Search the Water Register here

South Australia has a new Water Register.

You can search the Water Register for free, or for a fee, depending on what type of data you require. You do not require a login to search the new Register.

South Australia’s Water Register contains information about:

  • The water licences that have been issued to water users in South Australia and the holders of those licences.
  • The water rights (entitlements and annual allocations) that have been issued in South Australia.
  • Date of issue and/or expiry of those water right(s).
  • Details of dealings in relation to licences and water rights transfer.
  • Details of security interests (record of registration, name of security interest beneficiary, nature of the security interest); and
  • Permits and approvals issued in South Australia for water affecting activities, such as well and dam construction, works within a watercourse or floodplain, or discharge to a well, watercourse or lake.

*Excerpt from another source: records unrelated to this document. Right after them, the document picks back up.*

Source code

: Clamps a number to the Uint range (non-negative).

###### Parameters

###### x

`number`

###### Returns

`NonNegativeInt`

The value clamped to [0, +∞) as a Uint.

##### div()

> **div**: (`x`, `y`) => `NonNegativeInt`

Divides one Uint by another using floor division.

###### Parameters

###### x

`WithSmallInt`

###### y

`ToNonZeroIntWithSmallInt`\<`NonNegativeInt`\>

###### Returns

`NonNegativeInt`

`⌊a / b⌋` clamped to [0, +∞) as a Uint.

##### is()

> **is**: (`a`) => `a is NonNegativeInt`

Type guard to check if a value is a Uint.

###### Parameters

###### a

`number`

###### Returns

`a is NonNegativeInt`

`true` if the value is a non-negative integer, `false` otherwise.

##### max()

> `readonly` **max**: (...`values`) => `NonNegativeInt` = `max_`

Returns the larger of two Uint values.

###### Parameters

The Water Register is administered in accordance with the Landscape South Australia Act 2019.

The water instruments recorded in South Australia’s Water Register are worth more than $8 billion.

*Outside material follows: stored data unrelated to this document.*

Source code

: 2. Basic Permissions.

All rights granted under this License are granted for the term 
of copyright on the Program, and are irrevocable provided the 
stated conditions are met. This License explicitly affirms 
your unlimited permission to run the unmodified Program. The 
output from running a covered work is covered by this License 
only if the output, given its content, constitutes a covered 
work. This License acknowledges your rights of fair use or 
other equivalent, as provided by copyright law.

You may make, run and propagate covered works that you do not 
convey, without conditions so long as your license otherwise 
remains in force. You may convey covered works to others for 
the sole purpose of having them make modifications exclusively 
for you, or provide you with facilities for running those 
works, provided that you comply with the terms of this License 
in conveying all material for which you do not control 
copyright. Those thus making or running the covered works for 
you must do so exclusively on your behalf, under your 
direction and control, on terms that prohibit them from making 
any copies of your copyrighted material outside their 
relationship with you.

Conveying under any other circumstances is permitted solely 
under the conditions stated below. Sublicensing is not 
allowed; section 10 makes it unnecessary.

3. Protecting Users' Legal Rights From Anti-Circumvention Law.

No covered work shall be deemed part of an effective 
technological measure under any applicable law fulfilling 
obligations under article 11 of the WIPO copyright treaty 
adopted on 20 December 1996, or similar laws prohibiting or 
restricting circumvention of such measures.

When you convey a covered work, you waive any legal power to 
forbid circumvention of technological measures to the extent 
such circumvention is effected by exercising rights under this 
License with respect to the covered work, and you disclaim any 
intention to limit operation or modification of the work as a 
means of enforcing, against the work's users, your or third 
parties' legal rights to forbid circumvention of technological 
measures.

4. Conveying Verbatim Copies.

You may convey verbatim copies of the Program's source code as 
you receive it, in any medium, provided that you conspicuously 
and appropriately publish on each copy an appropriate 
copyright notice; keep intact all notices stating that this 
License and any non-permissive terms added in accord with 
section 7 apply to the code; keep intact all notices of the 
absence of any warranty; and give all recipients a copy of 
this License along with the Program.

Landowners, government bodies and investors from across Australia hold interests in the water instruments recorded in South Australia’s Water Register. They are allowed to trade those instruments between themselves and with others, subject to compliance with the rules in place to ensure the sustainable management of South Australia’s water resources and the protection of South Australia’s ecosystems.

All of these stakeholders (and others, including scientists, researchers and policy makers working to find ways to protect our water resources and precious ecosystems) depend on the accuracy of the data in South Australia’s Water Register when they are making decisions that affect South Australia’s ecosystems and the people of SA.

Why have we upgraded the Water Register?

The new Water Register enables access to valuable water market data, aiding in the management of water assets for all water users and businesses. The upgrade also supports South Australia's compliance with the Murray-Darling Basin Plan, positions the state to deliver the Australian Government's water market reforms, and underscores South Australia's commitment to sustainable water resource management. This reform project for the Murray-Darling Basin is a collaborative effort, funded jointly by the Australian and South Australian governments and executed by the South Australian Department for Environment and Water.

New features

The locations of water extraction points and land parcels are now accessible via the Water Register and are displayed with maps. Users can easily determine the presence of any security interests against water licences recorded in the Water Register. Additionally, information on entitlement pools* is now available for most areas (not just the River Murray as it has been historically). The new search interface is much cleaner and consolidates all information into a single document, reducing the previous clutter and reliance on multiple hyperlinks.

*Entitlement pools refer to the designated bodies of ground and/or surface water from which a license holder is permitted to draw water. This term encompasses various regional designations found in Water Allocation Plans (WAPs), such as "consumptive pool" or "management unit."

Consumptive pools are located in regions like the River Murray, Far North, Southern Basins, and Adelaide Plains. These areas may be partially or fully separated. Entitlements here are issued in "shares" rather than a fixed volume. Each year, a volumetric allocation is calculated based on these shares. For instance, if 1 share equals 0.9 kL for the year, and a licensee holds 10,000 shares, they would be allocated 9,000 kL for that year.

Management units or "zones" are used in most other areas and refer to specific aquifers, sections of watercourses, or all dams within a geographical region. In these zones, water entitlements are issued as a specific volume (in kL).